Aus dem aktuellen Test ergeben sich für den ÖAMTC daher zwei Forderungen: Einerseits müssen Fahrzeuge künftig so ausgerüstet werden, dass sie bis mindestens minus 20 Grad mit regulärem Winterdiesel garantiert fahrbereit sind. Was laut Kerbl etwa durch eine leistungsfähige Filter-Heizung relativ einfach erreicht werden könne. Andererseits muss die Mineralöl-Industrie die tatsächliche Winter-Fahrbarkeit ihrer Kraftstoffe deutlicher erkennbar machen. Die aktuell gültige Norm schreibt nur die Angabe der Minimal-Temperatur vor, bis zu der Diesel fließfähig bleibt (Cold Filter Plugging Point, kurz CFPP). Für die tatsächliche Fahrtauglichkeit des Autos ist jedoch die Kälte-Eigenschaft – der Wert, ab dem sich erste Paraffin-Kristalle bilden – wesentlich wichtiger (Cloud-Point). Kerbl: „Der Cloud-Point liegt je nach Hersteller zwischen minus sechs und minus zehn Grad. Nur bis dahin ist die Fahrbarkeit des Autos garantiert. Und das sollte auch so angegeben werden.“
Ein Königreich für eine beheizte Garage – ÖAMTC-Kältetipps für Autofahrer
Falls laut Wetter-Prognose tiefe Temperaturen bevorstehen und das Auto schon im vorigen Winter Probleme gemacht hat, sollte man einige Vorkehrungen treffen. Steffan Kerbl hat die wichtigsten Tipps zusammengefasst:
► Wer kurz vor Beginn der kalten Jahreszeit noch viel Sommerdiesel im Tank hat, sollte rechtzeitig auf Winterdiesel umsteigen.
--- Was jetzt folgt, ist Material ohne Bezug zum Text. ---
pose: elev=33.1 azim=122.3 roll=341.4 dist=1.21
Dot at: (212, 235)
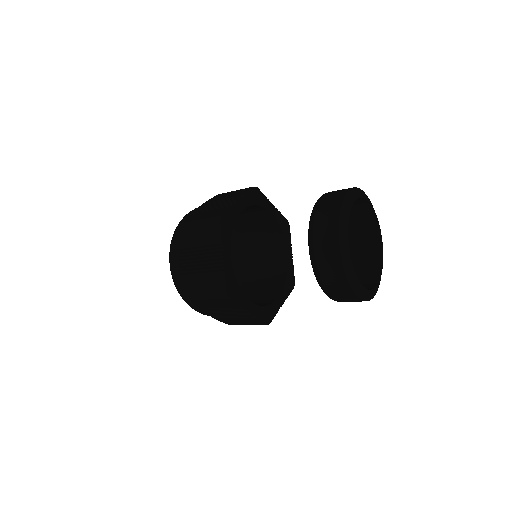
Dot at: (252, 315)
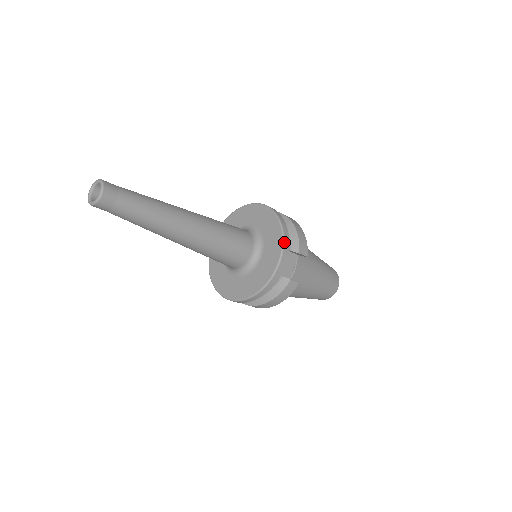
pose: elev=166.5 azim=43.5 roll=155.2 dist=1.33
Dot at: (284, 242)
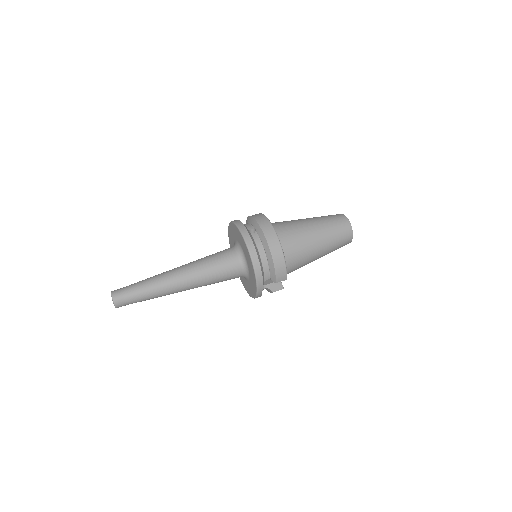
Dot at: (258, 287)
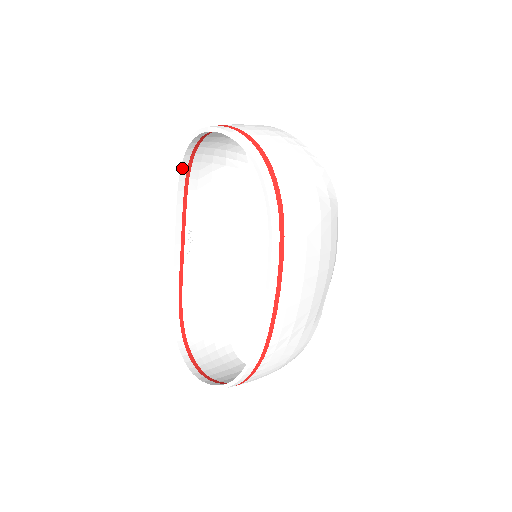
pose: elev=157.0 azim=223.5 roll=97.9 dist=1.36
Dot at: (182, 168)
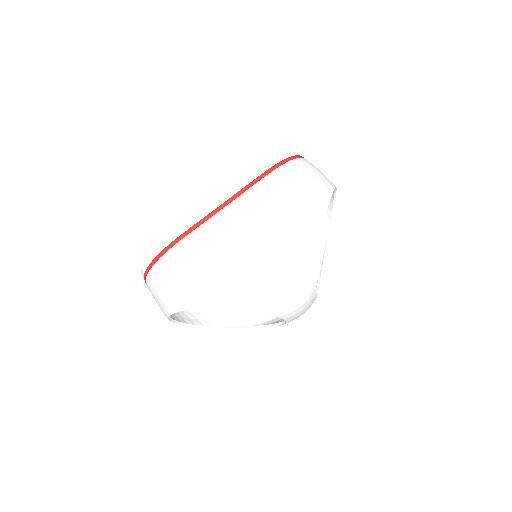
Dot at: occluded
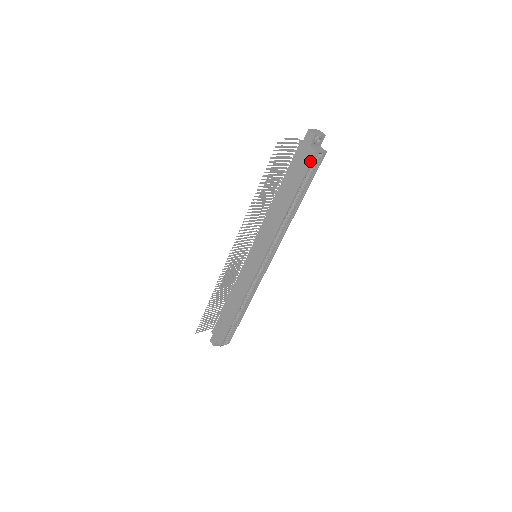
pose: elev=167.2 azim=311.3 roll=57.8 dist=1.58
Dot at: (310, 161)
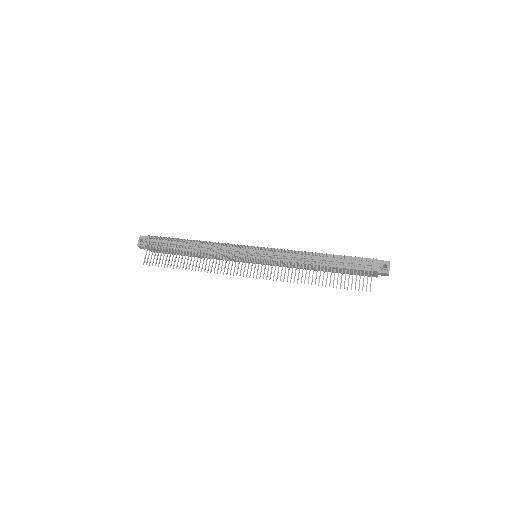
Dot at: (368, 276)
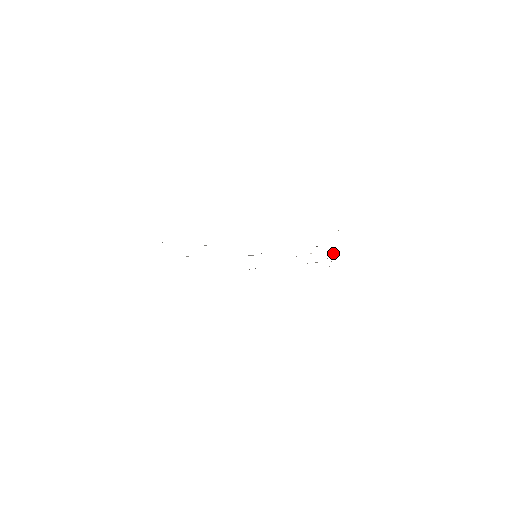
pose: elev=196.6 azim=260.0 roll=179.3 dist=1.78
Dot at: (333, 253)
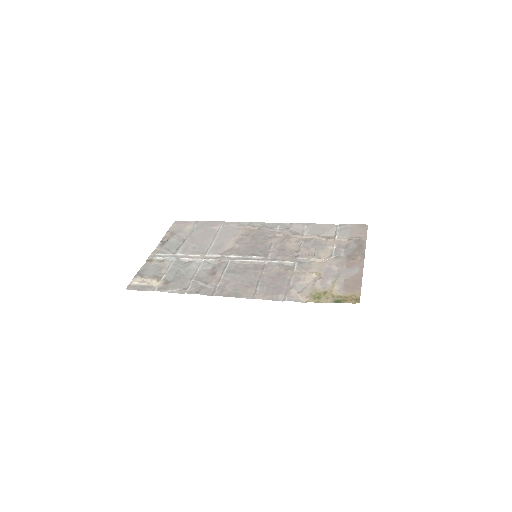
Dot at: (335, 256)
Es empfiehlt sich, die Restmenge an Sommerdiesel so gering wie möglich zu halten, wenn die Tage kälter werden.
► Die Wartungsintervalle der Kfz-Hersteller sind unbedingt einzuhalten. Vor allem der Kraftstoff-Filter sollte regelmäßig gewechselt werden.
► Im Winter sollte das Fahrzeug so wind- und kältegeschützt wie möglich abgestellt werden.
► Wer noch Diesel in Kanistern hat und die Kälte-Tauglichkeit nicht kennt, sollte besser zur Tankstelle fahren und nicht aus den Behältern nachtanken.
► Wenn gar nichts mehr geht, hilft es oft, das Fahrzeug in einer beheizten Garage „aufzutauen“.
► Sollten wirklich Kälteperioden mit minus 15 Grad oder tiefer angekündigt sein, also die Gefahr bestehen, dass sich auch im Winterdiesel Kristalle bilden, gibt es noch einen Spezial-Kraftstoff mit extremer Winter-Tauglichkeit: den so genannten Arctic Diesel. Dessen Fließgrenze liegt bei minus 35 Grad. Hier eine Übersicht, wo dieser Spezial-Kraftstoff in Österreich angeboten wird. Freilich, so Kerbl: „Auch dieser Kraftstoff muss rechtzeitig in den Tank. Selbst wenn ein halbvoller Tank mit Extrem-Winterdiesel aufgefüllt wird, verbessert das die Situation.“
► Alle ÖAMTC-Stützpunkte bieten während des ganzen Winters an, Autos auf ihre Kälte-Tauglichkeit zu überprüfen – Stichwort „WinterFit“.